I may have the latest and greatest quantum computer, and can churn out 700
digit prime numbers with ease. You still got your kludgy pentium (like the
way I'm setting up this example?), and I send you a couple of 700 digit
numbers. I tell you they are prime. You know what that means, and so you
plug them into your latest encryption scheme. You have to trust me, of
course, but let's say for a moment that I am trustworthy. What you do with
those numbers depends purely on concept, not on the ability to verify.
All that other stuff is just ways of saying that lexical mappings are
secondary.
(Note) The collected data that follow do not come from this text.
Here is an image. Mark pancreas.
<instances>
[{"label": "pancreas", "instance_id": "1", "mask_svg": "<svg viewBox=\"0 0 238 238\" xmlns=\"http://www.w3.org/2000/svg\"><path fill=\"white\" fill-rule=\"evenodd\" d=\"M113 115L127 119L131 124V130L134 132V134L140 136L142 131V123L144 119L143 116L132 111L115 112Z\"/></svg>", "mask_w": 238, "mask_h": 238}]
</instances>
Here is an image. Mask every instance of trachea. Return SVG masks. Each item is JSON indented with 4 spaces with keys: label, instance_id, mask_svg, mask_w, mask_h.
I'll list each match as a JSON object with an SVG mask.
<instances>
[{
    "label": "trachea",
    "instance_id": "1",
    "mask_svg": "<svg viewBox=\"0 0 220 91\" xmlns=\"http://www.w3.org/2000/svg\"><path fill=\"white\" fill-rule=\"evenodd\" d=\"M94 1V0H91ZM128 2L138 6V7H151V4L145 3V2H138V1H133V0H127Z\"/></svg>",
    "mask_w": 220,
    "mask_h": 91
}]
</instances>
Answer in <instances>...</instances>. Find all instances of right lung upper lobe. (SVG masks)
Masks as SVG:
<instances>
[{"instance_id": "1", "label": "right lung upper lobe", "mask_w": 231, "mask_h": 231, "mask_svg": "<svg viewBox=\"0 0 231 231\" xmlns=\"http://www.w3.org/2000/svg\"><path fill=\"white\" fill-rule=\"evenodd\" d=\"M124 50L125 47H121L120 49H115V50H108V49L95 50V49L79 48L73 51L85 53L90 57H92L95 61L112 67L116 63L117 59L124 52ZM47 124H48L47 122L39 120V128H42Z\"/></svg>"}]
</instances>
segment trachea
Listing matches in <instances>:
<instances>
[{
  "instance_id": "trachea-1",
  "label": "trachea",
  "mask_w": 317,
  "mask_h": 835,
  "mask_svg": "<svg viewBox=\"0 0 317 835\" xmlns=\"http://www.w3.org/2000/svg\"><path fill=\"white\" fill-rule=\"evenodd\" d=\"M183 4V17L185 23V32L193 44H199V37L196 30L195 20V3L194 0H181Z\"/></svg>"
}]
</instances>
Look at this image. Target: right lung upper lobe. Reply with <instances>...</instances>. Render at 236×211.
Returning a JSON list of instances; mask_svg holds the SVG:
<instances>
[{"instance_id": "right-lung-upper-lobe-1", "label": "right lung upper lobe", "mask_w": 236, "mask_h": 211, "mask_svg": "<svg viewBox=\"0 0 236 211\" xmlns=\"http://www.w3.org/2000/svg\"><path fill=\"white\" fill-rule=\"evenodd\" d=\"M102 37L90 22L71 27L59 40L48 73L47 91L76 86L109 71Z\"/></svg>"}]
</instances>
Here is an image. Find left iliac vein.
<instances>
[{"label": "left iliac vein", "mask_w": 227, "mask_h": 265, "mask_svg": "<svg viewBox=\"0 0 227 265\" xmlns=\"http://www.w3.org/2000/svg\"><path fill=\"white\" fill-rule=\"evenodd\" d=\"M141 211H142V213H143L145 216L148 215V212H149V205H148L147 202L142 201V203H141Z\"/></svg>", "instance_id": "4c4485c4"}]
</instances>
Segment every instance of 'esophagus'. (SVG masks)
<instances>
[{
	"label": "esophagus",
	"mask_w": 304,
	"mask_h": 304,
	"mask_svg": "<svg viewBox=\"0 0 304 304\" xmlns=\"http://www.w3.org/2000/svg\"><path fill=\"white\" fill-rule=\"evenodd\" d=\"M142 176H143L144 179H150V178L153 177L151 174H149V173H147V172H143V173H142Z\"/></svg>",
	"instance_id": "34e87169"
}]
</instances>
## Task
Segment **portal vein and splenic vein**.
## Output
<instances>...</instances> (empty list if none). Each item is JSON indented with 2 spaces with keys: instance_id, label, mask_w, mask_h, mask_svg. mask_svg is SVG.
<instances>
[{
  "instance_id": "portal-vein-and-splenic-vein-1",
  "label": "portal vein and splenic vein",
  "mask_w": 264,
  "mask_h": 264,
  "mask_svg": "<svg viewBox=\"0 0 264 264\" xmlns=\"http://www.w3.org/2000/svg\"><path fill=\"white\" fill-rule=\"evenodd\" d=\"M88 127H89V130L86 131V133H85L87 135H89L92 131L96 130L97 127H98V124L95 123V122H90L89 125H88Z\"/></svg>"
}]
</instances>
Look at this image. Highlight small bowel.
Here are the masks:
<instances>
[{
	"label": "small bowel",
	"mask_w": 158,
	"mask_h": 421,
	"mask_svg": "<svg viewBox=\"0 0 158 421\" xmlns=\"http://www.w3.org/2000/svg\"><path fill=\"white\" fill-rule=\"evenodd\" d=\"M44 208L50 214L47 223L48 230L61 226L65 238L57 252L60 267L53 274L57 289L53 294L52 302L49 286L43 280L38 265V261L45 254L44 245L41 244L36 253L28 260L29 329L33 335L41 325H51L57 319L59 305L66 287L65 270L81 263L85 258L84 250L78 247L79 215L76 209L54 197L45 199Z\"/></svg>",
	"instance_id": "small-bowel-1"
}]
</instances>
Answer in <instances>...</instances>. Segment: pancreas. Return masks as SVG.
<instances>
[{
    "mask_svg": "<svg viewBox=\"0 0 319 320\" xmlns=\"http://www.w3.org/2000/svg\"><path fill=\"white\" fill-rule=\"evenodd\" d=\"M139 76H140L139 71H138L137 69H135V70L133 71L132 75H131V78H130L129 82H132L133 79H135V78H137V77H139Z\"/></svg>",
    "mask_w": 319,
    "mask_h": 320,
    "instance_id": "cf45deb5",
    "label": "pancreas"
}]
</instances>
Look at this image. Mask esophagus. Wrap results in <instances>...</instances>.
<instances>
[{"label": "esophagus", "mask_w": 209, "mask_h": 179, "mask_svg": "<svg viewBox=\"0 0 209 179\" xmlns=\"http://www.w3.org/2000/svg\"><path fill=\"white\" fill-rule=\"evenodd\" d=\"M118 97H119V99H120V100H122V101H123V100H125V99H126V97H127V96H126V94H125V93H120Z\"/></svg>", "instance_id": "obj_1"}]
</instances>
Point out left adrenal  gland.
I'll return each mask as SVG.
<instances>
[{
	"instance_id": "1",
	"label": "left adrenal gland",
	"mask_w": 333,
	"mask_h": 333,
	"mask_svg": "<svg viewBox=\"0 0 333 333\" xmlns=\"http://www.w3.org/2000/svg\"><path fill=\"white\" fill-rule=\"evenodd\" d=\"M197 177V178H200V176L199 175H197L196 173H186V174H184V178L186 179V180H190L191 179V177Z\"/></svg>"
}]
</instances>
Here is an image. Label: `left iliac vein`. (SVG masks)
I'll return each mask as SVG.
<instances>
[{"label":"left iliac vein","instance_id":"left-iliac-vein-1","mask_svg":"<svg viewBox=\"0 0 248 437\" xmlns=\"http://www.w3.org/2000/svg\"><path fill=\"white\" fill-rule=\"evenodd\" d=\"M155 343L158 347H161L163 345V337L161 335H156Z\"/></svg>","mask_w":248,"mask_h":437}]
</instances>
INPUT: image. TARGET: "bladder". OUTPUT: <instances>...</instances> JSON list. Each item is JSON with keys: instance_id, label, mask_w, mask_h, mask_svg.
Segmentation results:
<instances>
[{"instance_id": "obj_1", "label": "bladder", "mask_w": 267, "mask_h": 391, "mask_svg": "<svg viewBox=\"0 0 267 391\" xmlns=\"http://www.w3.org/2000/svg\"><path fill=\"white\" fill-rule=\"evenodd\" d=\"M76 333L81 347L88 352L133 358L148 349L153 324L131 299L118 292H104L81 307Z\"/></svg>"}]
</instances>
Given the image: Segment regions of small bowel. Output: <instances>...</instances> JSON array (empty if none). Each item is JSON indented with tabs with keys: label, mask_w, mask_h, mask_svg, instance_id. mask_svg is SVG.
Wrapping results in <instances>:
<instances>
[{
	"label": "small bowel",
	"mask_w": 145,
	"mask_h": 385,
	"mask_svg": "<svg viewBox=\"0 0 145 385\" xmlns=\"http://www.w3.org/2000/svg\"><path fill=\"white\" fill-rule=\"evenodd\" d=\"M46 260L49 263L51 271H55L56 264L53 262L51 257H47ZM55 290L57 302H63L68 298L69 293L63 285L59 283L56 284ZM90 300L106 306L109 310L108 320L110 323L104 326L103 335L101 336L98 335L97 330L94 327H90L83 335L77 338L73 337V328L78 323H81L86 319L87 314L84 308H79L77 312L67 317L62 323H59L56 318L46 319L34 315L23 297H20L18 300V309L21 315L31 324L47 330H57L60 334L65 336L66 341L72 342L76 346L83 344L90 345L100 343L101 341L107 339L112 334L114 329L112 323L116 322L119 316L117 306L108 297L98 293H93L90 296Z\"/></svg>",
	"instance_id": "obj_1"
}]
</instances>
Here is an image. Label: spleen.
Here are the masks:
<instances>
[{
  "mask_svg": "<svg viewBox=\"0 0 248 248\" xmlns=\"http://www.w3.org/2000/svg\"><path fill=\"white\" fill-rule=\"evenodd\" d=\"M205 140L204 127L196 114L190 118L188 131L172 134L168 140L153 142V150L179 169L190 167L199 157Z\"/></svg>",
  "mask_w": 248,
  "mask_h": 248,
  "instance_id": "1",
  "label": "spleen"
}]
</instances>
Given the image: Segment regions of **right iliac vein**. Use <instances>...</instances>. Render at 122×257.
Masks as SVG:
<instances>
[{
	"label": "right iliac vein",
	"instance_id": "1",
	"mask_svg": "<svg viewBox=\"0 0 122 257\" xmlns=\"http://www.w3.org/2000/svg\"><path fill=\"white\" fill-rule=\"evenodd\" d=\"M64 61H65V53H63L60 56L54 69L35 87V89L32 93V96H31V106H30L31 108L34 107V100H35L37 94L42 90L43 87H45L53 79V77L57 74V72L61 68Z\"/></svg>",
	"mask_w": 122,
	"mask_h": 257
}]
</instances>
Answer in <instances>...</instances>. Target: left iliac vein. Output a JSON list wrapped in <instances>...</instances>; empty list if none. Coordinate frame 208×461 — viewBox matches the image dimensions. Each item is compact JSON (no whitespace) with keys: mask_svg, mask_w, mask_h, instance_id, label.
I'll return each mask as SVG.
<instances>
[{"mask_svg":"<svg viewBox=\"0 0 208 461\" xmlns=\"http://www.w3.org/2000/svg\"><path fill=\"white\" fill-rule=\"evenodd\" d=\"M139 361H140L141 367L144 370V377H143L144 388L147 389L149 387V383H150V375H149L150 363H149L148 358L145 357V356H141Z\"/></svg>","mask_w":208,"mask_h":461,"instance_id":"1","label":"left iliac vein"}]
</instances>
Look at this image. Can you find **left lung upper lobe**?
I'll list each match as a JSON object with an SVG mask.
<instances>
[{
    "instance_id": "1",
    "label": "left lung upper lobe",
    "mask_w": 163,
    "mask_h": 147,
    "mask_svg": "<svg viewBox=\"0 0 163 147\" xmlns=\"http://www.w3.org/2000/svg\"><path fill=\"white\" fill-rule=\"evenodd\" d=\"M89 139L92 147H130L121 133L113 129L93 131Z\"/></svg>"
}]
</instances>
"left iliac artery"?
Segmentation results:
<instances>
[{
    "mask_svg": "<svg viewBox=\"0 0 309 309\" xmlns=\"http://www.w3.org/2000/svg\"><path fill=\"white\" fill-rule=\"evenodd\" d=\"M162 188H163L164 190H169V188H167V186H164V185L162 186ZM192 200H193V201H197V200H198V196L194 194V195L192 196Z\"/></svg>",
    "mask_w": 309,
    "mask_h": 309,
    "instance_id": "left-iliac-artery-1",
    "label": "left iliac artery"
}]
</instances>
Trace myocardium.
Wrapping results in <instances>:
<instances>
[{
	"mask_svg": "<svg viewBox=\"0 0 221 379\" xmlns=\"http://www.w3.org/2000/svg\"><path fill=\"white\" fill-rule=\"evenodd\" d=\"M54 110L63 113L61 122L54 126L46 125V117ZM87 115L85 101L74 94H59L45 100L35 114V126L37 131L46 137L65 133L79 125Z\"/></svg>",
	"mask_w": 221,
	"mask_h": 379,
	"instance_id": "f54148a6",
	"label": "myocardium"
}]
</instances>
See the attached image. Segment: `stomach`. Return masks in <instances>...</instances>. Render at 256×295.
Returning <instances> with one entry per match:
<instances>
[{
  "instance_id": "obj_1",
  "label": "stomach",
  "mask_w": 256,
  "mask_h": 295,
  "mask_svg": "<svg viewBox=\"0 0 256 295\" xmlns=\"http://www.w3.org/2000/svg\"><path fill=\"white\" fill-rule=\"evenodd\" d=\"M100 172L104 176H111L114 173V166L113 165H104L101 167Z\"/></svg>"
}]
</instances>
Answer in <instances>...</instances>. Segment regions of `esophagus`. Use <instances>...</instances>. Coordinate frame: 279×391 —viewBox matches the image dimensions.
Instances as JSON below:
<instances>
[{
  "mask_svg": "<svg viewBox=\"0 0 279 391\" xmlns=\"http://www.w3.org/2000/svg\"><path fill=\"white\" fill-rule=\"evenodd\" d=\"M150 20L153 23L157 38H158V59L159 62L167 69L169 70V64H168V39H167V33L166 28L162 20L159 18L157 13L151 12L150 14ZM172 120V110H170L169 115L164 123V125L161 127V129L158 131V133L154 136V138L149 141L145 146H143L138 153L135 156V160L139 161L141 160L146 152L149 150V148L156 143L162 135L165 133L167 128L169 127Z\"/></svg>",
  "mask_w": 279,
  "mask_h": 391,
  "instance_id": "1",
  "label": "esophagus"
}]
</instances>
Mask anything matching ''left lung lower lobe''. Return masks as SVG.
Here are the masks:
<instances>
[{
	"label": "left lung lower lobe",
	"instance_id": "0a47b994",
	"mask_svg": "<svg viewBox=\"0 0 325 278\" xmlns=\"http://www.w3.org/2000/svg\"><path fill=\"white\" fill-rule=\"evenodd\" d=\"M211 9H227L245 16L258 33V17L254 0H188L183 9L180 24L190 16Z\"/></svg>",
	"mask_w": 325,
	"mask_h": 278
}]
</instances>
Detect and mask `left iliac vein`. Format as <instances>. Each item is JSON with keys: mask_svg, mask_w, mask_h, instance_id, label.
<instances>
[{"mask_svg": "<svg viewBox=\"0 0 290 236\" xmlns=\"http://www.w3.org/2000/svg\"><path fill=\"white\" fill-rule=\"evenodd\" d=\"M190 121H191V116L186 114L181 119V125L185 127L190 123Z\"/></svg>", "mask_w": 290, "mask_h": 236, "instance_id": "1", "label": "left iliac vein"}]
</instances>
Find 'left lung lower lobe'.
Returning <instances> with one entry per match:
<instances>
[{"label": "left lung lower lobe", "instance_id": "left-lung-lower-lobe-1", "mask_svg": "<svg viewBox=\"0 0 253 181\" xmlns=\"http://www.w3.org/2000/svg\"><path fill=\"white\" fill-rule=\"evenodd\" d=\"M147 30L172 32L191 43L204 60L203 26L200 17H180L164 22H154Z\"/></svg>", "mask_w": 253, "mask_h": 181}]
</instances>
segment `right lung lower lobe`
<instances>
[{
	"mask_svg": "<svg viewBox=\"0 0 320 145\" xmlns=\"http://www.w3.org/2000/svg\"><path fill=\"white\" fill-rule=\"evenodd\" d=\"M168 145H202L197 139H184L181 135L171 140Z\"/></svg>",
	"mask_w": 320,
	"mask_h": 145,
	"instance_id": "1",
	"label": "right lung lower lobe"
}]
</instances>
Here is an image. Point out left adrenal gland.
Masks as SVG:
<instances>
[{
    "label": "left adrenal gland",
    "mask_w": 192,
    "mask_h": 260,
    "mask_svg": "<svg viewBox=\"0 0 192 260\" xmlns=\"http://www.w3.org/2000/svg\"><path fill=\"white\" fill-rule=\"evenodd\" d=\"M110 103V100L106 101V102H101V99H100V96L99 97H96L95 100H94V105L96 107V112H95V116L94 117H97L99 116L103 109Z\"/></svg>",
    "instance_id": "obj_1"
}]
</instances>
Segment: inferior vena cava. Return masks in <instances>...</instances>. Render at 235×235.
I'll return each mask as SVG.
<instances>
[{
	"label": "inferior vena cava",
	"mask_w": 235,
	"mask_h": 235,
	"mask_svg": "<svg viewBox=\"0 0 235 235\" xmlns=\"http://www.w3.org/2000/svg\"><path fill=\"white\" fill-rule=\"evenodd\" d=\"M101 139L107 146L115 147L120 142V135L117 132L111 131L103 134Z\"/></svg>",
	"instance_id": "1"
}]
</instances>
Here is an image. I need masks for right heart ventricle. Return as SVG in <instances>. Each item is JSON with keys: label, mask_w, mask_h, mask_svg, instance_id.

You have to have at least one in order to compute.
> -----Original Message-----
> From: Bullard, Claude L (Len) [mailto:clbullar@ingr.com]
> Sent: Monday, September 09, 2002 2:07 PM
> To: 'Jeff Lowery'; 'John Cowan'
> Cc: aray@nyct.net; xml-dev@lists.xml.org
> Subject: RE: [xml-dev] Subtyping in XML
>
>
> Doesn't that make type synonymous with set?
>
> len
>
> -----Original Message-----
> From: Jeff Lowery [mailto:jlowery@scenicsoft.com]
>
> In other words, types first and formost define a concept of
> membership.
> Such definitions must be formal and unambiguous.